Serums Factory presets are in my opinion below average. to make serum yours and get past the idiom that it is sold as you really need to dig in learn the plug-in and make it your own there are some good third-party Soundsets out there for serum and some very bad ones so choose carefully perhaps the best way to get started to expand Serum into something that your own is to expand its wavetable capabilities with Wavetable expansion there are lots of wavetables out there that you can load into serum. One of the best is the Galbanum Architecture waveforms.
http://www.galbanum.com/products/architecturewaveforms2010


----------



## Parsifal666 (Dec 16, 2016)

synthpunk said:


> Serum can be very pristine sounding. I have signal chain of several plugins that add warmth. That includes soundtoys sie-q eq, and airwindows console4 console emulation set for Neve. I also use Valhalla vintage verb on an AUX send for verbal + modulation effects.



The Vintage Verb has to be one of the most rewarding effects plugins ever, the price itself is perhaps the best deal in such plugins today.

It says something about Serum that I read about people talking about adding plugins for warmth so often. Overall it is a midrangey, cold, "digital" sounding synthesizer, and I don't mean any of that in a negative way. That sound can be used to sensational effect. I simply can't imagine anyone using just that synth, for practically any type of music, where I can see that happening with Omnisphere or Zebra/HZ. It's best as a third synth imo


----------



## synthpunk (Dec 16, 2016)

Splice offers a Serum subscription of $9.99 a month. Once you have made the full payment the Serum license is permanently yours and you can start, stop, and restart your subscription at any time.
https://splice.com/plugins/15493-serum-vst-au-by-xfer-records


----------



## synthpunk (Dec 16, 2016)

Remember Serum FX is available as a separate plug-in download that comes with Serum now Check your user account an Xfer if you haven't downloaded it yet it's a pretty good useful effects rack that you can use on your other plug-in synths, and tracks.


----------



## Parsifal666 (Dec 16, 2016)

synthpunk said:


> Splice offers a Serum subscription of $9.99 a month. Once you have made the full payment the Serum license is permanently yours and you can start, stop, and restart your subscription at any time.
> https://splice.com/plugins/15493-serum-vst-au-by-xfer-records



I had to delay my payments because of Xmas, but now I'm especially interested. Seems I had the Splice Serum for months and didn't even know there was an fx unit dohhh!


----------



## Wes Antczak (Dec 16, 2016)

See...? It's a good thing that synthpunk started this thread!

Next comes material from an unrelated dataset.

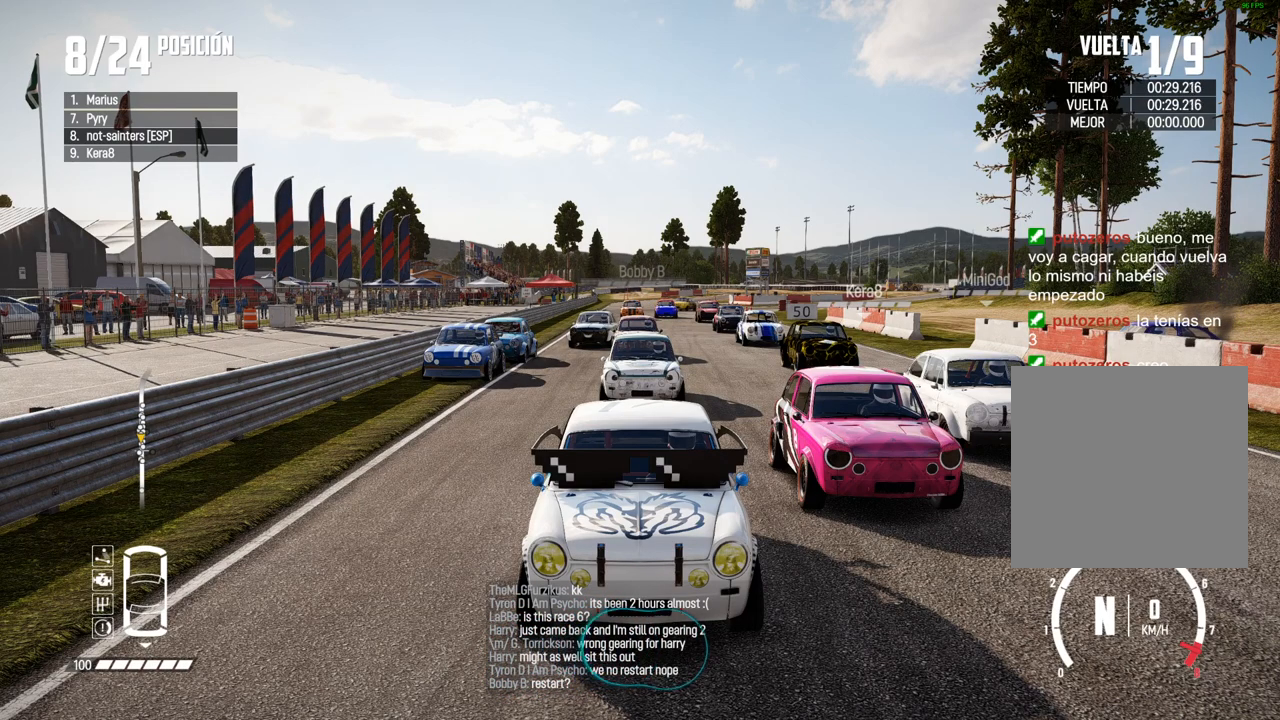
{"buttons": ["A", "R2"], "left_stick": "center", "right_stick": "center", "events": []}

Serum doesn't have to sound cold and precise, but it can if you want it to. Also, if you find that it's using more cpu than you would like, oftentimes draft mode is just as good. I sometimes think of draft mode and the other modes as additional potential sound design choices.


----------



## synthpunk (Oct 25, 2017)

Cymatics free Halloween skin for Serum
https://cymatics.fm/jack-o-lantern-xfer-serum-skin/


----------